Last July, at a drawing workshop that I attended in Angoulême, I met a fellow participant named Mélanie.  We got to talking during a group lunch on the first day, and I found her to be rather sincere and simple.  And pretty too.  An attraction started to brew.

One evening, after a day's worth of drawing exercises, Mélanie and I got a ride downtown from Dominique, who was also taking the workshop.  While searching for souvenirs to buy, Mélanie suggested that we have a hot dinner together in her stove-equipped hotel room since we were both staying alone in the city.  "It could be nice", she added.  Indeed, I thought.  So we stopped at a supermarket to get some food before making the walk towards her hotel.  Since being invited to dinner at home by a rather unfamiliar girl was unusual for me, I started to get anxious.  The situation was only troubled more by my increasing attraction.

At dinner, Mélanie and I got to know each other better.  More correctly, it was I who got to know her better.  It was all that I would allow myself to do, fearful of the uncertainty that would follow if I made it clear that I was smitten by her.  Eventually, after leaving for my hotel, I could not help but lament failure after failure to express my feelings.  Nevertheless, I remained optimistic.

The next day came.  The last evening before the workshop was a couple of hours away and I hoped very much that I would end up again at Mélanie's place.  I did.

Pleasant dinner, good conversation, and constant anxiety, all over again.  I stayed on the lookout for a good moment to break the ice.  It seemed like there were several, but I hesitated to make good use of them.  It was an ordeal holding both fantasy and reality in my mind; the obvious conflict between the two was quite difficult to tolerate.  Sometime after dinner, having run out of words, I figured that I might as well return to my hotel.  So I got up to head for the door.  But not before daring something at the last minute.

Since Mélanie and I were on the topic of fear at the time, I admitted that I had a fear.  She asked what it was and I found it interesting to overcome the fear at that instant.  The events that followed happened quickly and remain a blur.  They included me approaching Mélanie, who was standing at a certain distance, and then retreating halfway as if some invisible force field had prevented me from advancing.  What I felt at the time resembled shame.  And all that while, Melanie just stood there, watching silently.

Feeling suddenly exposed, I revealed that I had tried to kiss her.  Yet it was clear that I did not even give myself a decent chance, having botched my attempt.  Mélanie, however, remained silent.
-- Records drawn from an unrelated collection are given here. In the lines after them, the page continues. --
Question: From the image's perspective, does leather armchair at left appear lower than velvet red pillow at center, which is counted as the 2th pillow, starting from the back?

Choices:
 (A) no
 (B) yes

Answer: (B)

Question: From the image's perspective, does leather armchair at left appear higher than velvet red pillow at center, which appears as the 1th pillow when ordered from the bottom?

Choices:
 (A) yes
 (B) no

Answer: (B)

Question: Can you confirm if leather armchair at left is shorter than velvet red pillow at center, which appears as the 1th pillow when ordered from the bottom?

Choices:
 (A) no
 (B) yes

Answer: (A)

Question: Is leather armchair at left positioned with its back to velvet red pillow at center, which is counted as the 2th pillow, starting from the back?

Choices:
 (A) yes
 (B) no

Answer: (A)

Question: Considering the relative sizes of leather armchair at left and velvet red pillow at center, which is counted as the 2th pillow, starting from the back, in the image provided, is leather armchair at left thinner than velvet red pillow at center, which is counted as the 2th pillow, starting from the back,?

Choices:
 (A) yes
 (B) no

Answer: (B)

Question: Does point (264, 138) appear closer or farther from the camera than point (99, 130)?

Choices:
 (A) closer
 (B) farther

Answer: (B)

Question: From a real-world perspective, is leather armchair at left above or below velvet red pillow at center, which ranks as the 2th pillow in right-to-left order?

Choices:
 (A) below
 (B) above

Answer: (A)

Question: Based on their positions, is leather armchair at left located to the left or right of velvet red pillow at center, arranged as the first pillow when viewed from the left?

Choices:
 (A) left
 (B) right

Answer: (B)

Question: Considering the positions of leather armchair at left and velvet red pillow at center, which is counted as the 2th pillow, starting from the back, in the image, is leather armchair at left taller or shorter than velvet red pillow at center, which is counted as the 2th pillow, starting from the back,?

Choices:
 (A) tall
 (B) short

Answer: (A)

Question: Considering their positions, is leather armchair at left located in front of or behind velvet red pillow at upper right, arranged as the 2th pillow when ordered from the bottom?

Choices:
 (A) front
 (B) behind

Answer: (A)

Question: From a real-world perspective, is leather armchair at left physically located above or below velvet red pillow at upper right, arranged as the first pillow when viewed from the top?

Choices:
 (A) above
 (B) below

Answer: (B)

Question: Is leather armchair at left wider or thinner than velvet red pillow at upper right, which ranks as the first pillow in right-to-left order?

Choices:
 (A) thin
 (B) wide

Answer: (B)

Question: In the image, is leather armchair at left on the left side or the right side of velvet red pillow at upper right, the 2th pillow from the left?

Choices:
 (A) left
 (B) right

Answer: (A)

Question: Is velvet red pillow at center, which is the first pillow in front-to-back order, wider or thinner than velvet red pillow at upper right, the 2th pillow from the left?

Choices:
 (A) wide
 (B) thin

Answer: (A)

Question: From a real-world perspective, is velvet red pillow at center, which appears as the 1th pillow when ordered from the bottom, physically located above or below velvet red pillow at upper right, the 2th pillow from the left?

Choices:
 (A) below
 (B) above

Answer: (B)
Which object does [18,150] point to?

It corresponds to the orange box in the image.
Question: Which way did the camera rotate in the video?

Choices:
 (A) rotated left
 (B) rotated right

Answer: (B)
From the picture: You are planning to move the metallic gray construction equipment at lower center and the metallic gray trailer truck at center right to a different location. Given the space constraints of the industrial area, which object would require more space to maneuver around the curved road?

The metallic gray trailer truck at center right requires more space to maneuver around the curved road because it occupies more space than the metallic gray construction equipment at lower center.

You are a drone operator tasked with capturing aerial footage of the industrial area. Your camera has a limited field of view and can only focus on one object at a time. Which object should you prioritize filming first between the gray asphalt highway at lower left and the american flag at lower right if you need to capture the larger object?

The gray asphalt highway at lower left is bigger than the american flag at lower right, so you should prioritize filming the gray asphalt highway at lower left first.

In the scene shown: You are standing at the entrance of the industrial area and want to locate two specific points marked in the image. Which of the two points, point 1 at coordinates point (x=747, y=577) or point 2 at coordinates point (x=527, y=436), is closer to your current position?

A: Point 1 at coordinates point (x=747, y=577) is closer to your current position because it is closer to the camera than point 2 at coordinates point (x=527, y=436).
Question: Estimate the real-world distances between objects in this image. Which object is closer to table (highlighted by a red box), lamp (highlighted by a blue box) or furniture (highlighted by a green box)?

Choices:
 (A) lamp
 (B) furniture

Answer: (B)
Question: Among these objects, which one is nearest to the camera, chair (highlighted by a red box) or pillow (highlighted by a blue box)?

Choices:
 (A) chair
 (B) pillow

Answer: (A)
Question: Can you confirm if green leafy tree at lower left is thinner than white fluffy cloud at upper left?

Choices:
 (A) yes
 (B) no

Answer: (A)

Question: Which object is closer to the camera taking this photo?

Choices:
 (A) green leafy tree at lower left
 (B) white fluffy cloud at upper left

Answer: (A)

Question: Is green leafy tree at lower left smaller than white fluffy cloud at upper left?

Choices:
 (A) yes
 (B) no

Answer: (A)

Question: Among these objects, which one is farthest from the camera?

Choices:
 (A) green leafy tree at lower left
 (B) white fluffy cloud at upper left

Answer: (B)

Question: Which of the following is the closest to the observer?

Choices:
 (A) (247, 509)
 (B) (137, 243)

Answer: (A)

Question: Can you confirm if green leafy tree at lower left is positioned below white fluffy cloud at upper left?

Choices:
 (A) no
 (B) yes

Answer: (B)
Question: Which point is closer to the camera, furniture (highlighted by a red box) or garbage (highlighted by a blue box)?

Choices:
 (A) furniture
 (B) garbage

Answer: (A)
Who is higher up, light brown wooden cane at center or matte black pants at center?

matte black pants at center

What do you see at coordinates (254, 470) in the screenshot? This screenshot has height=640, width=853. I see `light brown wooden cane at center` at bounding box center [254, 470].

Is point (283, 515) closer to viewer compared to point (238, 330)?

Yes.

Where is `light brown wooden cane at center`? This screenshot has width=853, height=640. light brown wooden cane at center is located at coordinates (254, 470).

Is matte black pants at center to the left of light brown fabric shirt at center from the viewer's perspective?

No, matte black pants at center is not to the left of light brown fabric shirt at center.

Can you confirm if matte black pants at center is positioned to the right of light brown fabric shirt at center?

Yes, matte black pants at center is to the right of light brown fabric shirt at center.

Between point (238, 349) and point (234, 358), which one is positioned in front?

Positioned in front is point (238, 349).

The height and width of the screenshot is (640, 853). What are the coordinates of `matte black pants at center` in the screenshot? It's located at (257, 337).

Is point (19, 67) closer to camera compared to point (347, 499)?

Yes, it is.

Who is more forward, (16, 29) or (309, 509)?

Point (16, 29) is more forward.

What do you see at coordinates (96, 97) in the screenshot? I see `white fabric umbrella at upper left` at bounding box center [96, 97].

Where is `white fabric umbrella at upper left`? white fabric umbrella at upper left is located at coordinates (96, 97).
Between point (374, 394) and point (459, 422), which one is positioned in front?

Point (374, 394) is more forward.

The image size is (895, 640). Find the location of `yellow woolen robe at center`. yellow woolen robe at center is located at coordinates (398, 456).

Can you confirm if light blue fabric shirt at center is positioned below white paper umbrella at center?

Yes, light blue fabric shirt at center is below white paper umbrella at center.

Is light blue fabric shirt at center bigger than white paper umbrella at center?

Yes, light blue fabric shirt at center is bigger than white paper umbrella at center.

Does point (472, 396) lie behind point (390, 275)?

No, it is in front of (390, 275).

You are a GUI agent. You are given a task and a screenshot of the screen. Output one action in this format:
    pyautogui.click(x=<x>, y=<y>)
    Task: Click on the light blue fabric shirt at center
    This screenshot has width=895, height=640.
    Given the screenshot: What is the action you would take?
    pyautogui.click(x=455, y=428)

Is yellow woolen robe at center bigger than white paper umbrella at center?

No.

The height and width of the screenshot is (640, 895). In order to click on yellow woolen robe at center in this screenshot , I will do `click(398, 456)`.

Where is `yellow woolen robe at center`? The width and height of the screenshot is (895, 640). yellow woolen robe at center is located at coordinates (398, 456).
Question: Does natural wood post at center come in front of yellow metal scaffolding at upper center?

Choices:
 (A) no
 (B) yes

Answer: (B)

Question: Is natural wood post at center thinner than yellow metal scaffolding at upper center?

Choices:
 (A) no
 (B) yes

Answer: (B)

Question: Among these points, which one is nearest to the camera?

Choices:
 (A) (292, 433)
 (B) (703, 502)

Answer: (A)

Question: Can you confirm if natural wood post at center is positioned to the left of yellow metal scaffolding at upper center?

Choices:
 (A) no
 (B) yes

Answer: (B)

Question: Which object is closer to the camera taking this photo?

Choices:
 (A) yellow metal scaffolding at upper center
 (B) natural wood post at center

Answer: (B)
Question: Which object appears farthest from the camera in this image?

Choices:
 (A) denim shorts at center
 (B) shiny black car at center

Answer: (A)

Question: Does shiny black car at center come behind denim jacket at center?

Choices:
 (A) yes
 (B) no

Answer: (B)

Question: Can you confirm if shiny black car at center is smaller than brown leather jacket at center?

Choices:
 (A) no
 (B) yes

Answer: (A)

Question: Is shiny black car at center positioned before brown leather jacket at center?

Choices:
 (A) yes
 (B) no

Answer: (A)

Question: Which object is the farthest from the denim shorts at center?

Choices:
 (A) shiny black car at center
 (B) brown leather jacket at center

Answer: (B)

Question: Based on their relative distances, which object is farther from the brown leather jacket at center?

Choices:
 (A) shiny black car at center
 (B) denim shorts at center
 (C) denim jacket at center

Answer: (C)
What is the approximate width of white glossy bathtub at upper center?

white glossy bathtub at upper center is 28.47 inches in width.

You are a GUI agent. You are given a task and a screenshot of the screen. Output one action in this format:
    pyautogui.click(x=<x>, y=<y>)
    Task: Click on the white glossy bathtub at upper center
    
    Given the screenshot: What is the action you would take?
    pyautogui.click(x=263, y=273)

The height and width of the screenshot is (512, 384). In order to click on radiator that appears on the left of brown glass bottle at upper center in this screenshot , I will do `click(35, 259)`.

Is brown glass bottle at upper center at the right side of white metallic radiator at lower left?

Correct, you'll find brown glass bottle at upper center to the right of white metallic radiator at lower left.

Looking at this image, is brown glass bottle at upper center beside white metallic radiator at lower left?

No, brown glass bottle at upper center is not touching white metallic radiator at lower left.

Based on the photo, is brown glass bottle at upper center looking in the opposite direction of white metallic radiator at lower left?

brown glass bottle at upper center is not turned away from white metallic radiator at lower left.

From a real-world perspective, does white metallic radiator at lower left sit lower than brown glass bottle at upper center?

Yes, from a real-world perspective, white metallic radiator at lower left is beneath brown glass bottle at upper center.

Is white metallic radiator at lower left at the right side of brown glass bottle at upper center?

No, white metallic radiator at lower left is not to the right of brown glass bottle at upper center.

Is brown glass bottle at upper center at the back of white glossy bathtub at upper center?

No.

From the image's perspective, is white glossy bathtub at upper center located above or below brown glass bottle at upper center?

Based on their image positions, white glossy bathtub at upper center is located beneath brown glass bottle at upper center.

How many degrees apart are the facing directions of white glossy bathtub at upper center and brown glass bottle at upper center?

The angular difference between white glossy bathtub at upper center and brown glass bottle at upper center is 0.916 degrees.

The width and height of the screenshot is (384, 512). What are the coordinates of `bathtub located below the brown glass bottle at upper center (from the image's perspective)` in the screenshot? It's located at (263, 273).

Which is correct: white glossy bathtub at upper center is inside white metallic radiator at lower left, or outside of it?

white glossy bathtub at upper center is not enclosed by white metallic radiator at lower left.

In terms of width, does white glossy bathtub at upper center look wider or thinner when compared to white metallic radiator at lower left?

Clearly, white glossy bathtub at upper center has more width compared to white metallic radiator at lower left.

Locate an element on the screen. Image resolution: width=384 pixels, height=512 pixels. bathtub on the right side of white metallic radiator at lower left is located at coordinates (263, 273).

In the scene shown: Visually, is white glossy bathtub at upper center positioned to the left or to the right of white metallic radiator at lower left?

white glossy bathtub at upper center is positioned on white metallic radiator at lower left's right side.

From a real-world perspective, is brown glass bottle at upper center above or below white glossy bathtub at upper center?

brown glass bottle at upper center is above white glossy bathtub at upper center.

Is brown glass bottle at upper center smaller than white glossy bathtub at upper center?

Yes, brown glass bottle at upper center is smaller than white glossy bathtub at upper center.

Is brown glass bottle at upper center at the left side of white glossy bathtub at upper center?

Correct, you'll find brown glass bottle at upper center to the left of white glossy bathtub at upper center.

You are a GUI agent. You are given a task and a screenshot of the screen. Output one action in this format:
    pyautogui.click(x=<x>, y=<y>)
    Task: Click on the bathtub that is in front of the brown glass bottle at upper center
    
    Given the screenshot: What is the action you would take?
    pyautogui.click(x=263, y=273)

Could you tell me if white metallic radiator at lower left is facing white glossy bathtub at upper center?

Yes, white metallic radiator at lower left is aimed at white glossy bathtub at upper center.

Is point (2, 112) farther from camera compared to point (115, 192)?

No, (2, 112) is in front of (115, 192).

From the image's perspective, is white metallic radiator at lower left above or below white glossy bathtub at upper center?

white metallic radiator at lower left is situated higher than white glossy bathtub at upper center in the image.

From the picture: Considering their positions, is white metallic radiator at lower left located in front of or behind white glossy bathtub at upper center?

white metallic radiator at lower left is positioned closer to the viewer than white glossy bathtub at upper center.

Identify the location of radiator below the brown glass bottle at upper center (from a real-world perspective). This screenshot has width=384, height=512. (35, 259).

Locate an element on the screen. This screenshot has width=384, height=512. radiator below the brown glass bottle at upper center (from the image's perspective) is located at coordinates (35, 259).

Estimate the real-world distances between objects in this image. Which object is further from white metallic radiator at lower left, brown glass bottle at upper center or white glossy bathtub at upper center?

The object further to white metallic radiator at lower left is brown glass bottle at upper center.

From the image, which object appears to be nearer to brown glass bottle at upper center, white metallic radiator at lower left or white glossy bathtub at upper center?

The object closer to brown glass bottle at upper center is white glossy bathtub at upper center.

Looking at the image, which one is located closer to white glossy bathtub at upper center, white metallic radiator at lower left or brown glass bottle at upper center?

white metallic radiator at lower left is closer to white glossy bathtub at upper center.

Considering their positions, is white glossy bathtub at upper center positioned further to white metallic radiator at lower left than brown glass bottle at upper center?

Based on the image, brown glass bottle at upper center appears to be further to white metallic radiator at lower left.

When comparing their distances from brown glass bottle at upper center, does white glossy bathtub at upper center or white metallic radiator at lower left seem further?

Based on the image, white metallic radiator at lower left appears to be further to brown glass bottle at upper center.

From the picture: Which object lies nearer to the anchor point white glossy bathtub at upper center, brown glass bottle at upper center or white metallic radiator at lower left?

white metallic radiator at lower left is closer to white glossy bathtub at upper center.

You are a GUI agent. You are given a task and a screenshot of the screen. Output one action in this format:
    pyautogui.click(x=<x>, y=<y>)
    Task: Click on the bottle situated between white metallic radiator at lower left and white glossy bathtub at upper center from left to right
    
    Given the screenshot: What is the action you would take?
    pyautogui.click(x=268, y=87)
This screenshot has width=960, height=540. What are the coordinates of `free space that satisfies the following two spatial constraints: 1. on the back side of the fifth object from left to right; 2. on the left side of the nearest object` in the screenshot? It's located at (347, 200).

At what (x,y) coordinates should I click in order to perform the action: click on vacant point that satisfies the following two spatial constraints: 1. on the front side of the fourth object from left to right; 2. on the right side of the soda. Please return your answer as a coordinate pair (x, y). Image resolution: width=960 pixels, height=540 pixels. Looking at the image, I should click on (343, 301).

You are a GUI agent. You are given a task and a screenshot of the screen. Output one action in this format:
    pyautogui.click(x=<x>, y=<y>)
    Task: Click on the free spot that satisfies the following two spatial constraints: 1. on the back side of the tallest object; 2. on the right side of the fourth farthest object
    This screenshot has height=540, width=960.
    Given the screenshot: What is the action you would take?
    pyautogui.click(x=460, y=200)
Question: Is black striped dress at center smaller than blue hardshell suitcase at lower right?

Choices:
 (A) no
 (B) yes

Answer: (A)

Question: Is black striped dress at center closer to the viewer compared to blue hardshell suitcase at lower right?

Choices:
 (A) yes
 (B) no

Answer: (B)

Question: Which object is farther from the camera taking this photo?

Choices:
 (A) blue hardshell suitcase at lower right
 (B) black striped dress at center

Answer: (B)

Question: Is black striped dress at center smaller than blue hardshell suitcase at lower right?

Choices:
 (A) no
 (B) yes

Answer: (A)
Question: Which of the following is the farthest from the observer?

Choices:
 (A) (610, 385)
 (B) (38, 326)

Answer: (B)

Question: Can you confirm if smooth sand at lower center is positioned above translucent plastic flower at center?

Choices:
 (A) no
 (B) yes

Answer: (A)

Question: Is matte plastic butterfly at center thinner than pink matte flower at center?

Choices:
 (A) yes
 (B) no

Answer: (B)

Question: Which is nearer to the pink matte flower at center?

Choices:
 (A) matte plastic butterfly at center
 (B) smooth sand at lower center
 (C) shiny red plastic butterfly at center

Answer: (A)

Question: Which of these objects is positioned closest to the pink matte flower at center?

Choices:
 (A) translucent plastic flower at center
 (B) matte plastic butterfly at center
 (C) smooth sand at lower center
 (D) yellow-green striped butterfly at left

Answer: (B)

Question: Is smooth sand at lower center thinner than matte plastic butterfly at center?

Since I had already announced my departure, I found my way to the door, relieved from my anxiety but disappointed with my effort.  Once we got into the corridor, Mélanie broke her silence.  "Wow, you are timid!", she exclaimed, as if she could not believe it.  "Well, isn't it obvious?", I asked in reply.  She thought about it for a second.  "A little," she said, amused, letting out a slight smile.

So I guess that I am timid, at least with a woman.  After all, I did acknowledge that much.  "You are the person you chose to be", says Paul Arden.  Really, all I want to be is a free spirit, not only in what I do but also as far as who I am.  I think that overcoming one's shyness is important to that end, but it is merely a means.

Being a free spirit goes beyond that means.  And it appears to me that the subject does not have a place in popular discourse.  Maybe because the term "free spirit" is not easily defined.  Or maybe because such a state of being seems too difficult to achieve, if not impossible.  Is it even important in the first place?  Who knows.  Well, no worries.  Let's just resolve the matter by settling for something we can all recognize or relate to.  Shyness, and overcoming it.

So if you see me, hear me, or read about me doing anything silly, wrong, or maybe just downright cool, know that I am only trying to vaincre ma timidité.